French pharmaceutical giant Sanofi recently announced that the US Food and Drug Administration (FDA) has approved the single-domain antibody (sdAb) drug Cablivi (caplacizumab) combined with plasma exchange and immunosuppressive therapy, for the treatment of acquired thrombotic thrombocytopenic purpura (aTTP) adult patients with acquired thrombotic thrombocytopenic purpura. The approval makes Cablivi the first drug in the United States to specialize in the treatment of aTTP.
Figure 1. Schematic structure of caplacizumab. (Sargentini-Maier, 2019)
Cablivi was acquired after Sanofi spent $4.8 billion on Belgian biotechnology Ablynx, which was approved by the European Union at the end of August 2018 for adult patients who have experienced an aTTP attack. The approval makes Cablivi the world’s first approved sdAb drug and the first drug specifically designed to treat aTTP. Cablivi has been granted orphan drug qualifications for the treatment of aTTP in the United States and the European Union, as well as fast-track qualifications and priority review qualifications in the United States.
ATTP is a life-threatening, autoimmune-based coagulation disorder characterized by the formation of large amounts of blood clots in small blood vessels throughout the body. Leading to severe thrombocytopenia (extremely low platelet count), microangiopathy, hemolytic anemia (loss of red blood cells due to hemolytic destruction), tissue ischemia (limited blood supply in parts of the body) and extensive organ damage, Especially the brain and heart. Despite current standard care regimens, including daily plasma exchange (PEX) and immunosuppressive therapy, patients still face a high risk of thrombotic complications, recurrence, and death, and aTTP seizures are still associated with up to 20 percent mortality. Most of the deaths occurred within 30 days of diagnosis.
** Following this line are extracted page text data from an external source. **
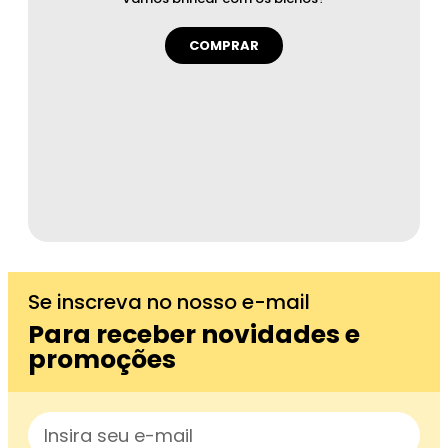
COMPRAR
Se inscreva no nosso e-mail
Para receber novidades e
promoções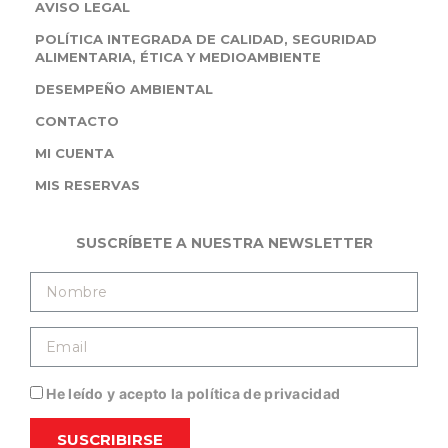
AVISO LEGAL
POLÍTICA INTEGRADA DE CALIDAD, SEGURIDAD
ALIMENTARIA, ÉTICA Y MEDIOAMBIENTE
DESEMPEÑO AMBIENTAL
CONTACTO
MI CUENTA
MIS RESERVAS
SUSCRÍBETE A NUESTRA NEWSLETTER
He leído y acepto la política de privacidad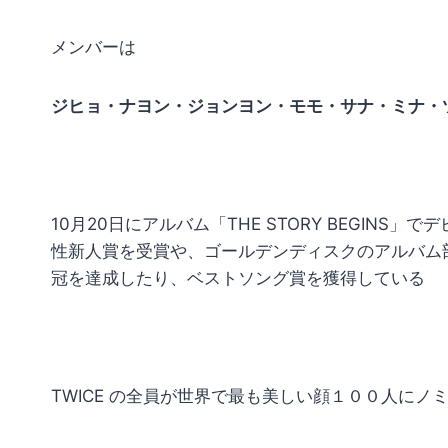
メンバーは
ジヒョ・ナヨン・ジョンヨン・モモ・サナ・ミナ・
10
月
20
日にアルバム「
THE STORY BEGINS
」でデ
性新人賞を受賞や、ゴールデンディスクのアルバム
冠を達成したり、ベストソング賞を獲得している
TWICE
の全員が世界で最も美しい顔１００人にノ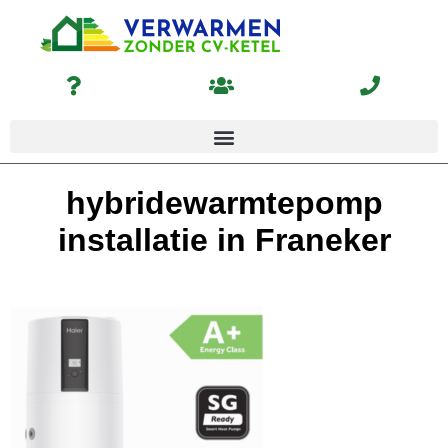
hybridewarmtepomp
installatie in Franeker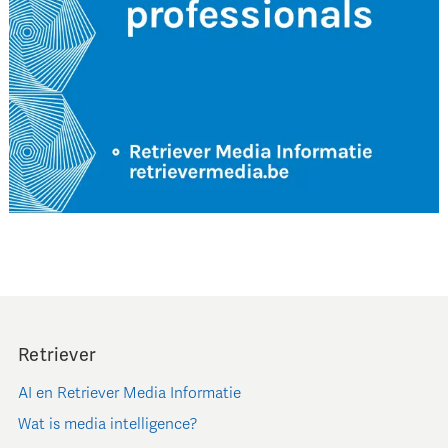
Retriever
AI en Retriever Media Informatie
Wat is media intelligence?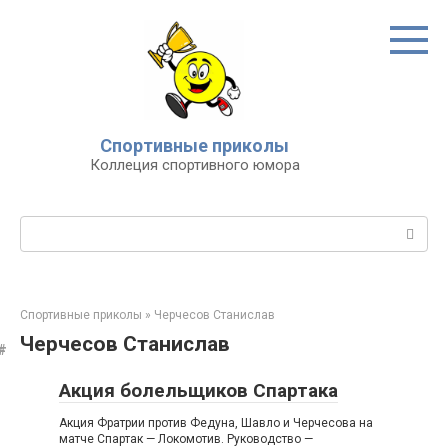
Перейти
к
контенту
Спортивные приколы
Коллеция спортивного юмора
Поиск:
Спортивные приколы
»
Черчесов Станислав
Черчесов Станислав
Акция болельщиков Спартака
Акция Фратрии против Федуна, Шавло и Черчесова на
матче Спартак — Локомотив. Руководство —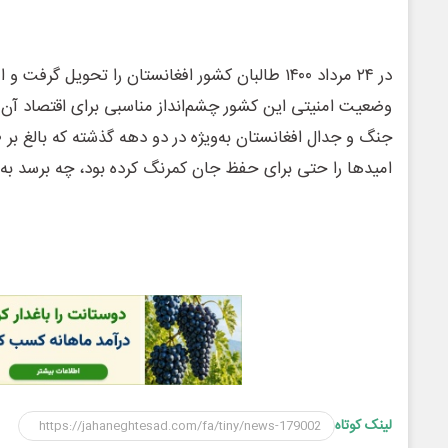
در ۲۴ مرداد ۱۴۰۰ طالبان کشور افغانستان را تحویل گرف
وضعیت امنیتی این کشور چشم‌انداز مناسبی برای اقتصاد آن مت
امیدها را حتی برای حفظ جان کمرنگ کرده بود، چه برسد به
لینک کوتاه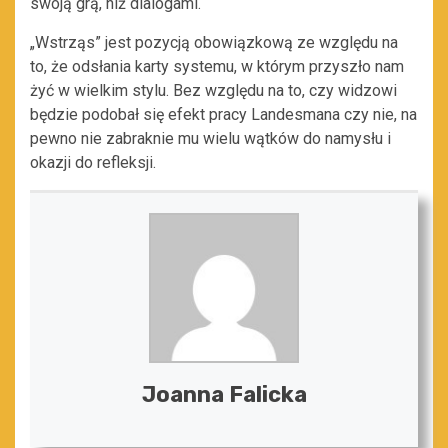
swoją grą, niż dialogami.
„Wstrząs” jest pozycją obowiązkową ze względu na
to, że odsłania karty systemu, w którym przyszło nam
żyć w wielkim stylu. Bez względu na to, czy widzowi
będzie podobał się efekt pracy Landesmana czy nie, na
pewno nie zabraknie mu wielu wątków do namysłu i
okazji do refleksji.
Joanna Falicka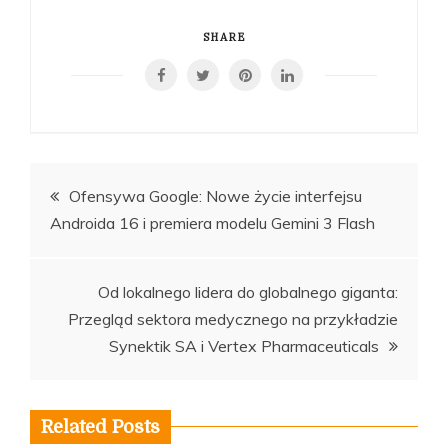
SHARE
Nawigacja
Ofensywa Google: Nowe życie interfejsu
Androida 16 i premiera modelu Gemini 3 Flash
wpisu
Od lokalnego lidera do globalnego giganta:
Przegląd sektora medycznego na przykładzie
Synektik SA i Vertex Pharmaceuticals
Related Posts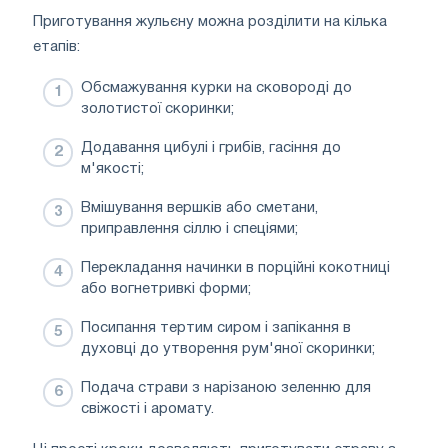
Приготування жульєну можна розділити на кілька
етапів:
Обсмажування курки на сковороді до
золотистої скоринки;
Додавання цибулі і грибів, гасіння до
м'якості;
Вмішування вершків або сметани,
приправлення сіллю і спеціями;
Перекладання начинки в порційні кокотниці
або вогнетривкі форми;
Посипання тертим сиром і запікання в
духовці до утворення рум'яної скоринки;
Подача страви з нарізаною зеленню для
свіжості і аромату.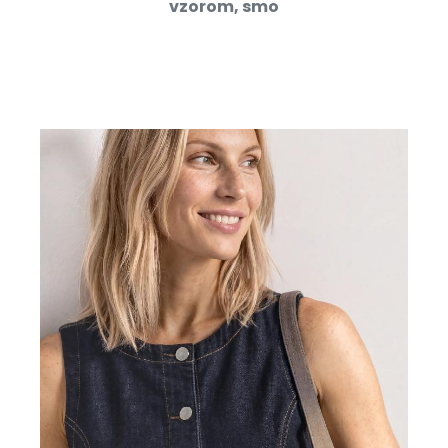
vzorom, smo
The active drug component of Cablivi is caplacizumab, which is a potent and selective bivalent anti-von Willebrand factor (vWF) sdAb, which can block the interaction between very large vWF polymer (ULvWF) and platelets. It has an immediate effect on platelet aggregation and the subsequent formation and accumulation of small blood clots (microclot). In patients with aTTP, this tiny blood clot can lead to severe thrombocytopenia, tissue ischemia, and organ dysfunction. This transient effect of Cablivi (immediate effect,) can not only dismantle the potential disease process, but also protect the clinical manifestations of aTTP patients.
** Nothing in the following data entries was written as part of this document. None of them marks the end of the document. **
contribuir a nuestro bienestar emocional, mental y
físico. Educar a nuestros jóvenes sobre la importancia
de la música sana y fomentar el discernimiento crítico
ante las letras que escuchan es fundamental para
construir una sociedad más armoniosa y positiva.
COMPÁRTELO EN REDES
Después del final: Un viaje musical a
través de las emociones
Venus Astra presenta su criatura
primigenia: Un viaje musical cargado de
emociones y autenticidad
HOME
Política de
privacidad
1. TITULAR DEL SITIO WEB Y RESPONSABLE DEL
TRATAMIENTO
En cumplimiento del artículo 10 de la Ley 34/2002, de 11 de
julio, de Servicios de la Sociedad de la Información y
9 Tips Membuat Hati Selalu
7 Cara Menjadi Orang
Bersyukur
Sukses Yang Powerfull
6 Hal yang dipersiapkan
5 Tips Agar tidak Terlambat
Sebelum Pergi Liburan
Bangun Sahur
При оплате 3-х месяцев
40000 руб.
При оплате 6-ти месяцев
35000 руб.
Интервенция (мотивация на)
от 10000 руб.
The approval of Cablivi was based on data from the Phase III Clinical study HERCULES (NCT02553317). The study was a randomized, double-blind, placebo-controlled study of 145 adult patients with aTTP. In the study, patients were randomly assigned to Cablivi or placebo and received standard care regimens (plasma exchange and immunosuppressive therapy).
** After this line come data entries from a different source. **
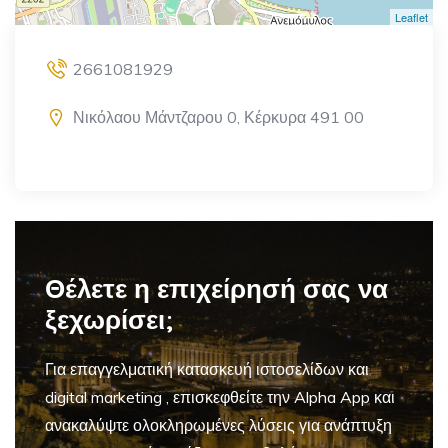
Leaflet
2661081929
Νικόλαου Μάντζαρου 0, Κέρκυρα 491 00
Θέλετε η επιχείρησή σας να
ξεχωρίσει;
Για επαγγελματική
κατασκευή ιστοσελίδων και
digital marketing
, επισκεφθείτε την Alpha App και
ανακαλύψτε ολοκληρωμένες λύσεις για ανάπτυξη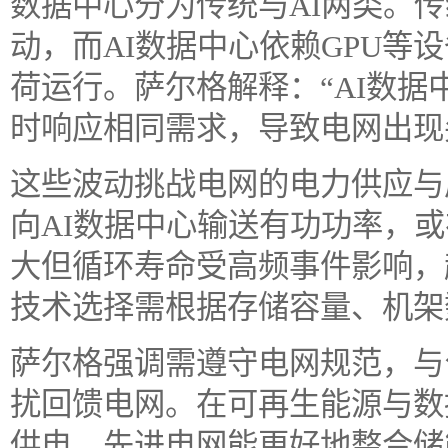
数据中心分为传统与AI两类。
动，而AI数据中心依赖GPU等
荷运行。萨尔格解释：“AI数
时响应相同需求，导致电网出现
这些波动挑战电网的电力供应与
向AI数据中心输送有功功率，
大但循环寿命受高频事件影响，
技术选择需根据存储容量、机架
萨尔格强调需遵守电网规范，与
扰回馈电网。在可再生能源与数
供电。先进电网能更好地整合储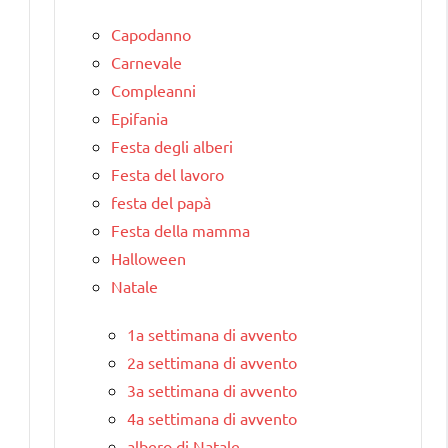
Capodanno
Carnevale
Compleanni
Epifania
Festa degli alberi
Festa del lavoro
festa del papà
Festa della mamma
Halloween
Natale
1a settimana di avvento
2a settimana di avvento
3a settimana di avvento
4a settimana di avvento
albero di Natale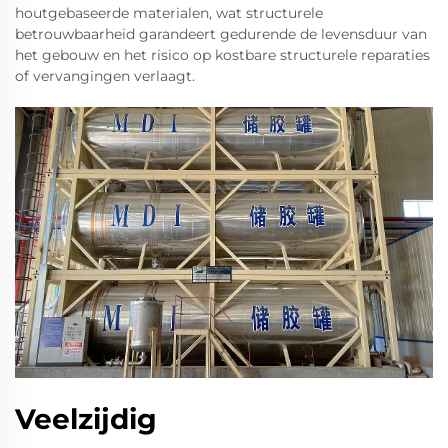
houtgebaseerde materialen, wat structurele
betrouwbaarheid garandeert gedurende de levensduur van
het gebouw en het risico op kostbare structurele reparaties
of vervangingen verlaagt.
Veelzijdig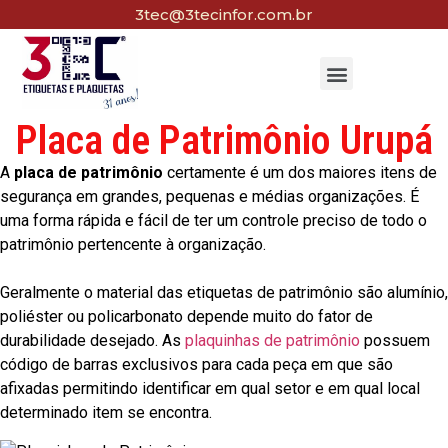
3tec@3tecinfor.com.br
Placa de Patrimônio Urupá
A
placa de patrimônio
certamente é um dos maiores itens de
segurança em grandes, pequenas e médias organizações. É
uma forma rápida e fácil de ter um controle preciso de todo o
patrimônio pertencente à organização.
Geralmente o material das etiquetas de patrimônio são alumínio,
poliéster ou policarbonato depende muito do fator de
durabilidade desejado. As
plaquinhas de patrimônio
possuem
código de barras exclusivos para cada peça em que são
afixadas permitindo identificar em qual setor e em qual local
determinado item se encontra.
The results showed that: (1) in terms of the main endpoints, Compared with placebo + standard nursing regimen, Cablivi combined with standard nursing regimen significantly shortened the time to normalize platelet count (p ≤ 0.01); at any particular time point during the study period, the possibility of reaching normal platelet count in Cablivi treatment group was. The placebo group was 1.55 times as much as the placebo group. (2) compared with placebo + standard nursing regimen, Cablivi combined with standard nursing regimen significantly reduced aTTP-related deaths, aTTP recurrence or at least one major thromboembolism event by 74 percent throughout the study period (p < 0.001). (3) during the whole study period, compared with placebo + standard nursing regimen, Cablivi combined with standard nursing regimen significantly reduced the recurrence of aTTP by 67% (p < 0.001). (4) throughout the study period, there were 0 refractory diseases in the Cablivi group and 3 refractory diseases in the placebo group, although there was no significant difference (p ≤ 0.06). (5) compared with the placebo group, the normalization of three organ injury markers (lactate dehydrogenase, cardiac troponin I, serum creatinine) occurred earlier in Cablivi group (p did not detect significant due to stratified statistical test). (6) the use of plasma exchange in Cablivi group was significantly lower than that in the placebo group (mean 5.8 days vs 9.4 days, a decrease of 38%). And stay in intensive care units (a decrease of 65 percent) and hospitals (a decrease of 31 percent) is even shorter. (7) the safety of Cablivi is consistent with previous reports and accords with its mechanism of action, including the increased risk of bleeding; the most common bleeding-related adverse events are epistaxis and gingival bleeding.
Marie Scully, a professor of hematology at the University of London Hospital and lead researcher of the HERCULES study, previously said, “aTTP is a life-threatening disease and the current treatment does not completely prevent widespread thrombosis in small blood vessels throughout the body. This puts patients at risk of serious morbidity and premature death. Our research shows that Cablivi has the potential to address significant unmet medical needs in this area and to help patients facing potentially devastating consequences. “
Reference
1. Sargentini-Maier, Maria Laura, et al. “Clinical pharmacology of caplacizumab for the treatment of patients with acquired thrombotic thrombocytopenic purpura.” Expert review of clinical pharmacology 12.6 (2019): 537-545.